1. Richard Wetzel reflected on the rebirth of the design sector, with spinoffs from larger companies. | 2. Contract work, said Mike Callahan, was beginning to overtake dispute resolution, a sign of emerging growth in the industry. | 3. Jim Schnefke saw geopolitical fundamentals as an obstacle in the way of a broader recovery. | 4. Phil Thomas said that even with construction’s boom-or-bust history, the pendulum had swung too far with the most recent downturn.

“I’ve heard the same thing,” said Richard Wetzel. “Not just with Gould, but from other firms. I know 360 is a lot busier than they have been. The other thing that’s been interesting is a lot of new firms started up in the design world because of those layoffs and a lot of those firms are two to three to four years old, and they’re starting to gain traction and bump up against some of the bigger competitors.” That, he said, had allowed some fresh new companies to emerge.

Firms entering that realm also have benefited from the smaller project sizes that have come to dominate the market, Wetzel said: “Maybe they’re taking a project that the bigger firms weren’t willing to. It’s been interesting, it’s like there’s this whole shift and clients now know these new firms.”

For the first time in a long time, said Dirk Schafer, those firms are actually hiring. “They’ve taken CAD-track people and made them full-time or are just hiring new employees. As a benchmark, we track something called the ABI Architects Billing Index, which is a good indication of what they’re doing. The news and the ABI seem fairly positive for four or five out of the last six or seven months.”

Returning to Normal

Tom Whittaker wondered what would be needed to restore the correct risk-reward balance in the sector.

“Ten years ago it was easy to be a contractor, and in some cases easy to be a subcontractor. You could start a company and get work. You’d bid on something, there would be three guys bidding against you. Competition wasn’t as fierce and fees were still decent.” That’s no longer the case, he said. “Hopefully, this weeds out some of those people that shouldn’t be in this business.”

Competing against a J.E. Dunn or McCownGordon, Paul Neidlein said, was beneficial: “We know they’re not going to do anything silly. There were other people for a while that were, potentially, doing something a little silly.”

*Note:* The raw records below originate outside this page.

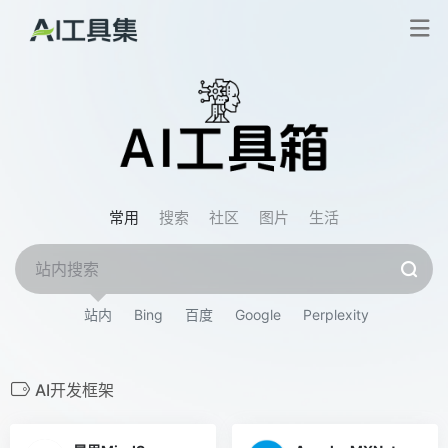
常用
搜索
社区
图片
生活
站内
Bing
百度
Google
Perplexity
AI开发框架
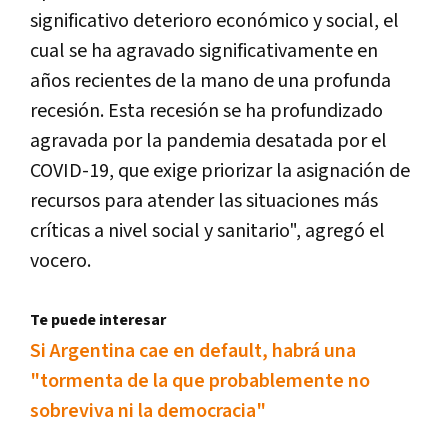
significativo deterioro económico y social, el
cual se ha agravado significativamente en
años recientes de la mano de una profunda
recesión. Esta recesión se ha profundizado
agravada por la pandemia desatada por el
COVID-19, que exige priorizar la asignación de
recursos para atender las situaciones más
críticas a nivel social y sanitario", agregó el
vocero.
Te puede interesar
Si Argentina cae en default, habrá una
"tormenta de la que probablemente no
sobreviva ni la democracia"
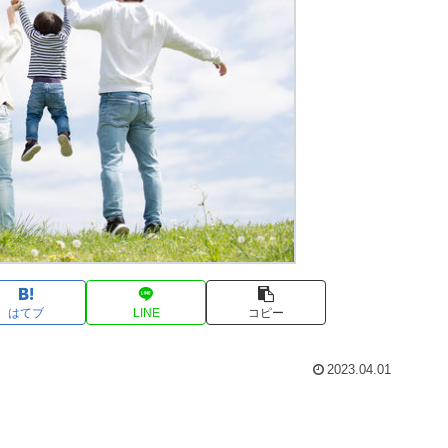
はてブ
LINE
コピー
2023.04.01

He noted that hard-bidding on projects had led some contractors desperate for work to underbid their work—to no avail for themselves, and certainly not to the benefit of the contracting community.

But, as Richard Wetzel notes, “Some clients have said to me that ‘for the last 10 years, general contractors have been taking money out of my pocket. Now I’m going to go and get it back.’” But Centric Projects, he said, wasn’t seeing a lot of hard-bid prospects.

Construction, said Phil Thomas, has always been boom or bust, but in this case, “the pendulum may have swung too far. With the lack of financing and hopefully when the market corrects itself, construction will still be an industry that you can make a good living out of.”


Capital Considerations

Don Greenwell asked how the changing availability of capital had impacted various organizations, something Darin Heyen said Pearce Construction had seen with its non-profit clients. “The banks are having to compete against each other,” he said.